**What you will do:** Without the pictures, write out every entry that follows exactly.

#### Supplied data ####

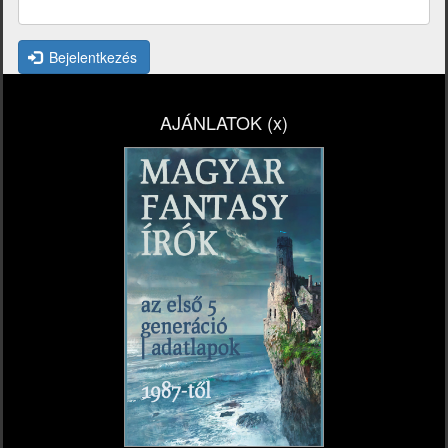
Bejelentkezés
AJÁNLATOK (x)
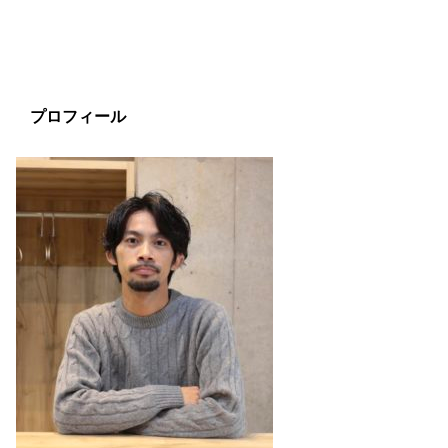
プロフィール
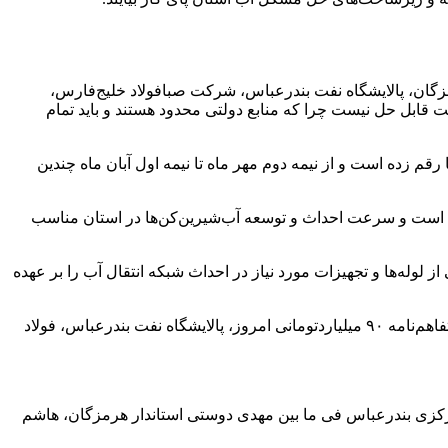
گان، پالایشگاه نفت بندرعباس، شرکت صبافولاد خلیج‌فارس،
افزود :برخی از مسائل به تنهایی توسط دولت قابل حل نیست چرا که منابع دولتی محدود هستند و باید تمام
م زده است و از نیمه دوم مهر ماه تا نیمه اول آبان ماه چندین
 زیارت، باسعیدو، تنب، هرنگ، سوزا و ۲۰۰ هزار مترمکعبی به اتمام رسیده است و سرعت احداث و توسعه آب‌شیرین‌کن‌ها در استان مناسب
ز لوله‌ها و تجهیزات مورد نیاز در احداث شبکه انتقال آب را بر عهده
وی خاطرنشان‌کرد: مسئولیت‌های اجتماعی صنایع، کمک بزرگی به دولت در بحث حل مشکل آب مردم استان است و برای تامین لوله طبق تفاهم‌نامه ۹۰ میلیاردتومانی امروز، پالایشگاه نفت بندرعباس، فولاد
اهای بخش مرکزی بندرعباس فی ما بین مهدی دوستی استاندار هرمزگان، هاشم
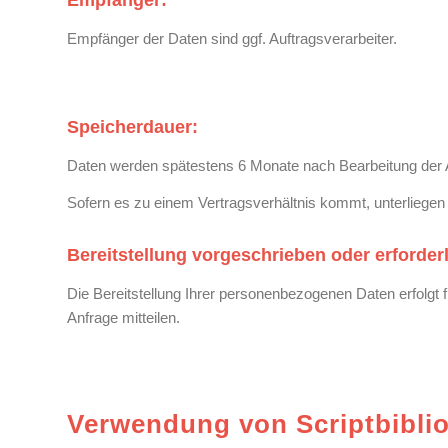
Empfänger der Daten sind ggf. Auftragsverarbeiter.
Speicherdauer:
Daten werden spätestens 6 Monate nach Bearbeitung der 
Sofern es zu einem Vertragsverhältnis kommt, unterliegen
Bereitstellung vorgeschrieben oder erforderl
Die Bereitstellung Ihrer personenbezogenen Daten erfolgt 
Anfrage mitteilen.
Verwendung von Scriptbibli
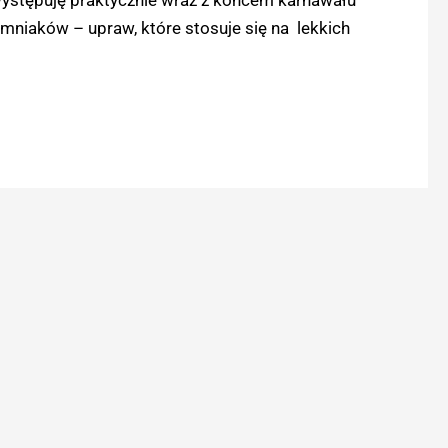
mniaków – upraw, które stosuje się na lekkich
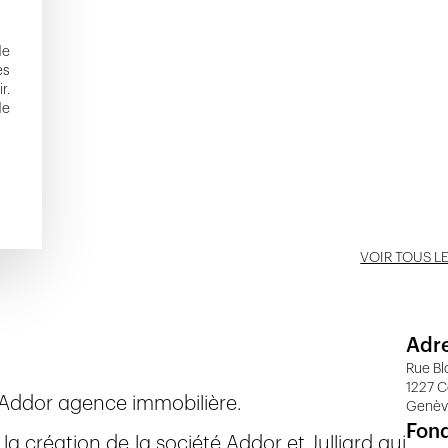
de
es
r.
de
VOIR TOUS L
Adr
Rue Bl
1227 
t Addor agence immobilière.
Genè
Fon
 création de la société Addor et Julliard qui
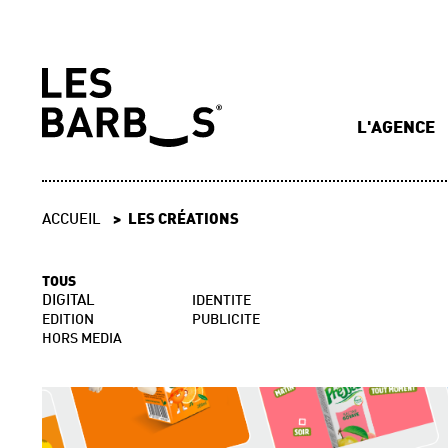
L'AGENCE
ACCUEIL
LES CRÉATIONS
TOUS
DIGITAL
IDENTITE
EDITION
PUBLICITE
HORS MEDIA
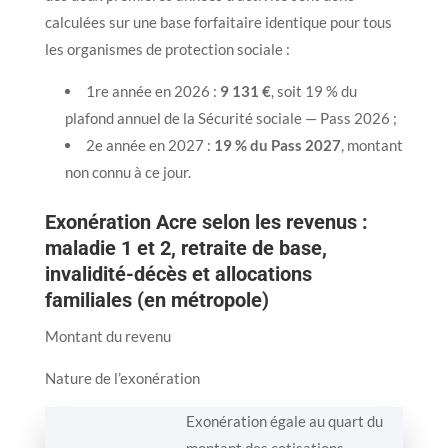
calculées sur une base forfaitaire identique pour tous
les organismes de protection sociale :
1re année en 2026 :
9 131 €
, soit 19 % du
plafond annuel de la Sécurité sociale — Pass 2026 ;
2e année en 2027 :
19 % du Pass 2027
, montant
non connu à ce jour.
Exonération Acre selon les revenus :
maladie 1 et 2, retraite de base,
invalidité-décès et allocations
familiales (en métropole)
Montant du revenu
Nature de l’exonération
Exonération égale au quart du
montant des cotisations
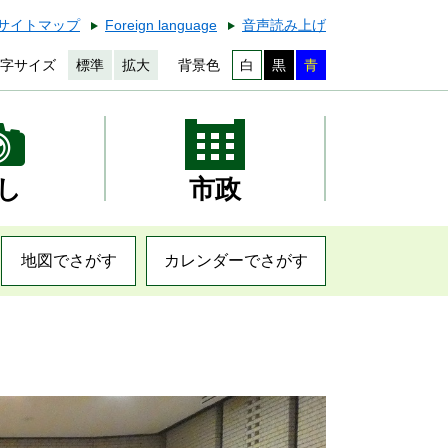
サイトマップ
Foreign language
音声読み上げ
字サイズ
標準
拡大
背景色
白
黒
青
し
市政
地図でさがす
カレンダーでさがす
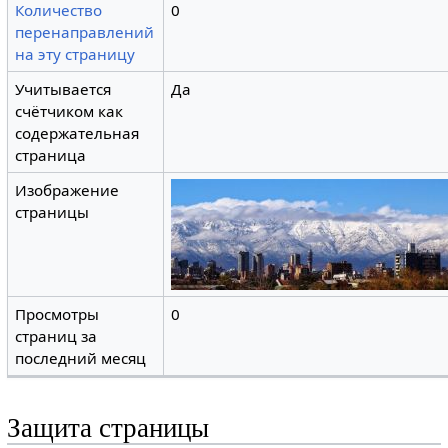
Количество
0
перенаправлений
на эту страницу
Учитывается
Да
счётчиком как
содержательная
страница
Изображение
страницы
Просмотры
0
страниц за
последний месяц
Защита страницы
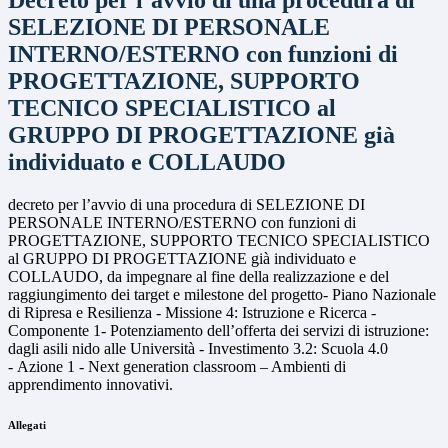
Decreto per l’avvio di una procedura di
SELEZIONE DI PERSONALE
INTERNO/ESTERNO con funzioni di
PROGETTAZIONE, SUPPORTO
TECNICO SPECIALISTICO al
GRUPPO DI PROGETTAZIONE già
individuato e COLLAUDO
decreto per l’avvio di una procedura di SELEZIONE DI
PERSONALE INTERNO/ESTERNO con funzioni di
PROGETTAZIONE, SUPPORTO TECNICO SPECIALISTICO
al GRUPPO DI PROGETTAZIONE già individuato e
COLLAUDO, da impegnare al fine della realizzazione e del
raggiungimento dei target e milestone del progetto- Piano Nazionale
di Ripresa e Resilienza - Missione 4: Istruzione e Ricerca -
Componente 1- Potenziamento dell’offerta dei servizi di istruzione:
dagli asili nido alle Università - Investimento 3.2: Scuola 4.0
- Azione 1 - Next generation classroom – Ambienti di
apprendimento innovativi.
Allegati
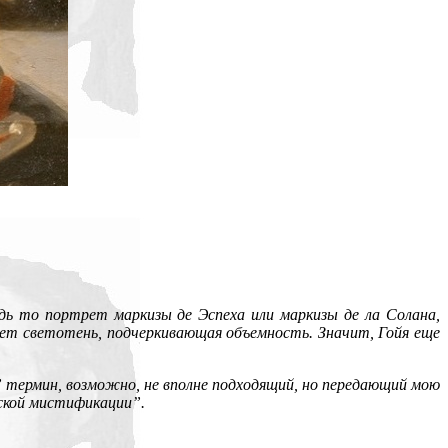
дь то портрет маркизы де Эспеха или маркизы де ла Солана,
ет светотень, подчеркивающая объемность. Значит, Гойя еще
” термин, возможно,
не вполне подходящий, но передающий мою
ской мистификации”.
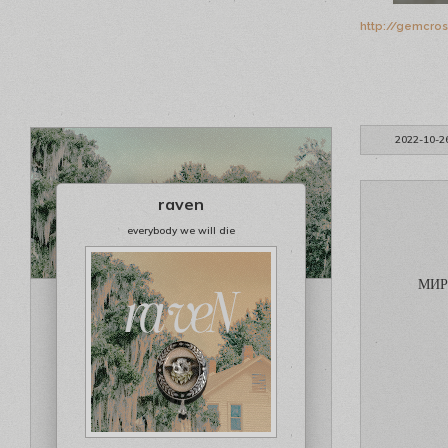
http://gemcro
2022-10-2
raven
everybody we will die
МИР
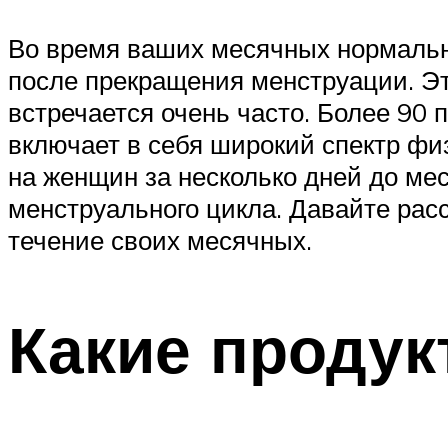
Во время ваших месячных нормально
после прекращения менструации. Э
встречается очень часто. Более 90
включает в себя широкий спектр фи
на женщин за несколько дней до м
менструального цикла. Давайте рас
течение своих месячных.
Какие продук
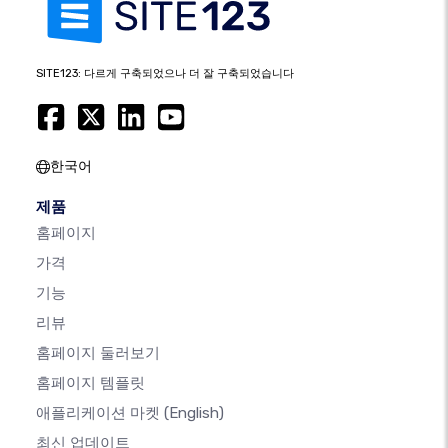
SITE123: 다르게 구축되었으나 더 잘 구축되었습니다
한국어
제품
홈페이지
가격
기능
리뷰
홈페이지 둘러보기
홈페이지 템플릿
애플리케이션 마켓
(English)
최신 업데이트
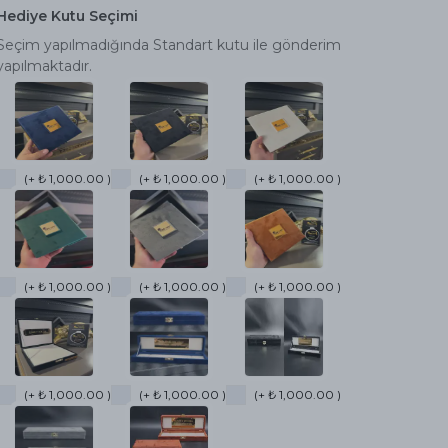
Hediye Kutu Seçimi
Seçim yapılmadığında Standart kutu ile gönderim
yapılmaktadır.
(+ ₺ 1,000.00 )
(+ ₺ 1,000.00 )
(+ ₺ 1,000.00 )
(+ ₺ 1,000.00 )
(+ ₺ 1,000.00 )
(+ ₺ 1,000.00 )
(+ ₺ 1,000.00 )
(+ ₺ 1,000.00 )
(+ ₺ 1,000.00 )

####

**Task output:**
Bejelentkezés
AJÁNLATOK (x)
プロフィール
گان، پالایشگاه نفت بندرعباس، شرکت صبافولاد خلیج‌فارس،
افزود :برخی از مسائل به تنهایی توسط دولت قابل حل نیست چرا که منابع دولتی محدود هستند و باید تمام
م زده است و از نیمه دوم مهر ماه تا نیمه اول آبان ماه چندین
 زیارت، باسعیدو، تنب، هرنگ، سوزا و ۲۰۰ هزار مترمکعبی به اتمام رسیده است و سرعت احداث و توسعه آب‌شیرین‌کن‌ها در استان مناسب
ز لوله‌ها و تجهیزات مورد نیاز در احداث شبکه انتقال آب را بر عهده
وی خاطرنشان‌کرد: مسئولیت‌های اجتماعی صنایع، کمک بزرگی به دولت در بحث حل مشکل آب مردم استان است و برای تامین لوله طبق تفاهم‌نامه ۹۰ میلیاردتومانی امروز، پالایشگاه نفت بندرعباس، فولاد
اهای بخش مرکزی بندرعباس فی ما بین مهدی دوستی استاندار هرمزگان، هاشم
Empfänger der Daten sind ggf. Auftragsverarbeiter.
Speicherdauer:
Daten werden spätestens 6 Monate nach Bearbeitung der 
Sofern es zu einem Vertragsverhältnis kommt, unterliegen
Bereitstellung vorgeschrieben oder erforderl
Die Bereitstellung Ihrer personenbezogenen Daten erfolgt 
Anfrage mitteilen.
Verwendung von Scriptbibli
mniaków – upraw, które stosuje się na lekkich
de
es
r.
de
VOIR TOUS L
Adr
Rue Bl
1227 
t Addor agence immobilière.
Genè
Fon
 création de la société Addor et Julliard qui
L'AGENCE
ACCUEIL
LES CRÉATIONS
TOUS
DIGITAL
IDENTITE
EDITION
PUBLICITE
HORS MEDIA
calculées sur une base forfaitaire identique pour tous
les organismes de protection sociale :
1re année en 2026 :
9 131 €
, soit 19 % du
plafond annuel de la Sécurité sociale — Pass 2026 ;
2e année en 2027 :
19 % du Pass 2027
, montant
non connu à ce jour.
Exonération Acre selon les revenus :
maladie 1 et 2, retraite de base,
invalidité-décès et allocations
familiales (en métropole)
Montant du revenu
Nature de l’exonération
Exonération égale au quart du
montant des cotisations
サイトマップ
Foreign language
音声読み上げ
字サイズ
標準
拡大
背景色
白
黒
青
し
市政
地図でさがす
カレンダーでさがす
Количество
0
перенаправлений
на эту страницу
Учитывается
Да
счётчиком как
содержательная
страница
Изображение
страницы
Просмотры
0
страниц за
последний месяц
Защита страницы
Decreto per l’avvio di una procedura di
SELEZIONE DI PERSONALE
INTERNO/ESTERNO con funzioni di
PROGETTAZIONE, SUPPORTO
TECNICO SPECIALISTICO al
GRUPPO DI PROGETTAZIONE già
individuato e COLLAUDO
decreto per l’avvio di una procedura di SELEZIONE DI
PERSONALE INTERNO/ESTERNO con funzioni di
PROGETTAZIONE, SUPPORTO TECNICO SPECIALISTICO
al GRUPPO DI PROGETTAZIONE già individuato e
COLLAUDO, da impegnare al fine della realizzazione e del
raggiungimento dei target e milestone del progetto- Piano Nazionale
di Ripresa e Resilienza - Missione 4: Istruzione e Ricerca -
Componente 1- Potenziamento dell’offerta dei servizi di istruzione:
dagli asili nido alle Università - Investimento 3.2: Scuola 4.0
- Azione 1 - Next generation classroom – Ambienti di
apprendimento innovativi.
Allegati
дь то портрет маркизы де Эспеха или маркизы де ла Солана,
ет светотень, подчеркивающая объемность. Значит, Гойя еще
” термин, возможно,
не вполне подходящий, но передающий мою
ской мистификации”.
http://gemcro
2022-10-2
raven
everybody we will die
МИР
Во время ваших месячных нормально
после прекращения менструации. Э
встречается очень часто. Более 90
включает в себя широкий спектр фи
на женщин за несколько дней до м
менструального цикла. Давайте рас
течение своих месячных.
Какие продук
SITE123: 다르게 구축되었으나 더 잘 구축되었습니다
한국어
제품
홈페이지
가격
기능
리뷰
홈페이지 둘러보기
홈페이지 템플릿
애플리케이션 마켓
(English)
최신 업데이트
Hediye Kutu Seçimi
Seçim yapılmadığında Standart kutu ile gönderim
yapılmaktadır.
(+ ₺ 1,000.00 )
(+ ₺ 1,000.00 )
(+ ₺ 1,000.00 )
(+ ₺ 1,000.00 )
(+ ₺ 1,000.00 )
(+ ₺ 1,000.00 )
(+ ₺ 1,000.00 )
(+ ₺ 1,000.00 )
(+ ₺ 1,000.00 )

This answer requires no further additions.